The process of whole-genome sequencing (WGS) was predictably a hot topic this year, particularly given the outbreak investigations previously described. WGS continues to be the primary tool for agencies and public health officials charged with investigating foodborne illness outbreaks. Throughout the meeting, there were also mentions of growing interest in WGS within food companies when it comes to pinpointing microbiological hazards and overall improvement of food safety. Despite all of this, there is still a long journey ahead in terms of keeping up with the technological advancements that compose WGS, and making it a more routine, cost-effective, and widely used tool.
Organizational Communication & Networking
There was also an overarching theme that encompassed communication and networking?both inside and outside of an organization.

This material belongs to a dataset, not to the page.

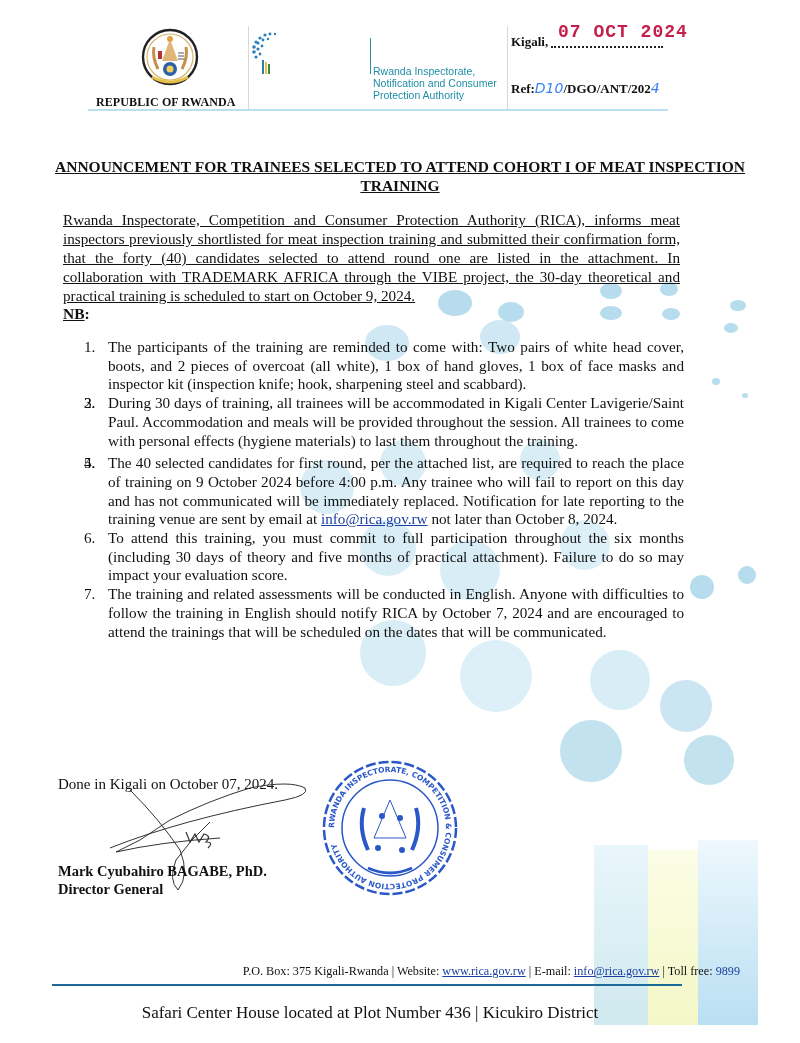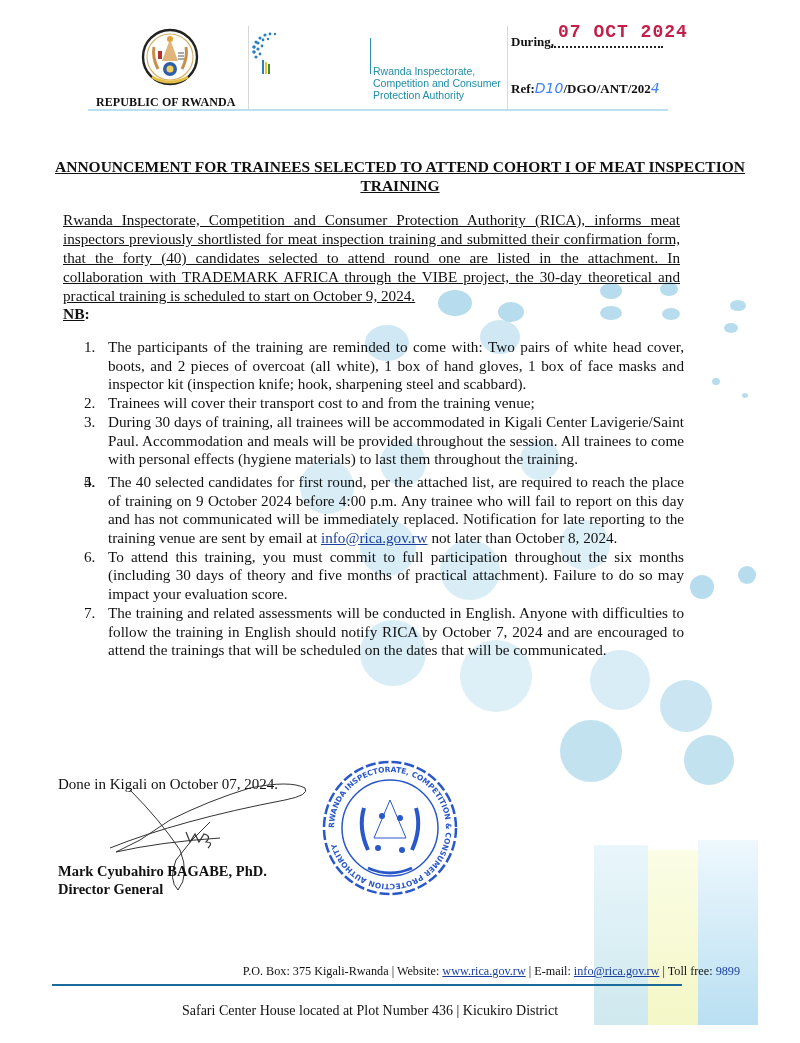"During," div.kigali-line { text: During -> Kigali }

In the Ivan Parkin Lecture, Texas A&M University’s Gary Acuff, Ph.D., gave a talk entitled "Where Do You Put Your Chopsticks?" However, the presentation was more centered around the idea of networking, mentoring, and bringing the younger generation of food safety students and professionals into the fold.

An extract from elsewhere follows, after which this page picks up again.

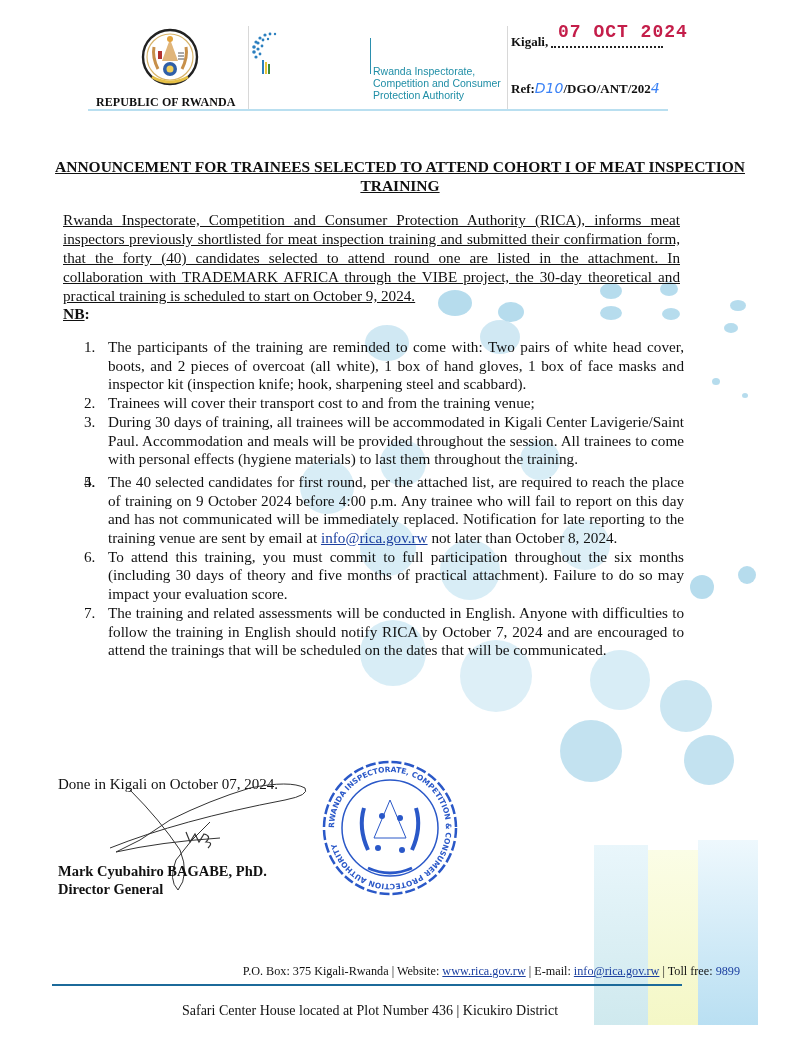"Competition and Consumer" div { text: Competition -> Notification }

In “Help! I’m New Management. How Do I Convince My Colleagues Food Safety is Important?”, a session about communicating the importance of food safety to upper management, a panel of speakers stressed how crucial it is to be able to work with other people and departments that may not know anything about food safety. There was also commentary on communicating with staff members from different generations, cultures, and ethnic backgrounds.
Ann Marie McNamara, Ph.D., of Target, presented the John H. Silliker Lecture during the meeting’s closing session. She recalled the many food safety heroes she has met over the course of her career, with particular emphasis on the Jack in the Box E. coli outbreak from undercooked ground beef patties in 1993. It was a particularly moving tribute to those involved in that tragedy, as we remembered Dave Theno, Ph.D., and the son of the 2018 Food Safety Magazine’s Distinguished Service Award, Darin Detwiler, Ph.D. Later that evening, at the Awards Banquet, Dr. Detwiler was presented with this award, and others from IAFP were recognized for their important contributions to food safety.
IAFP 2019 will be held July 21-24, 2019 at the Kentucky International Convention Center in Louisville, KY.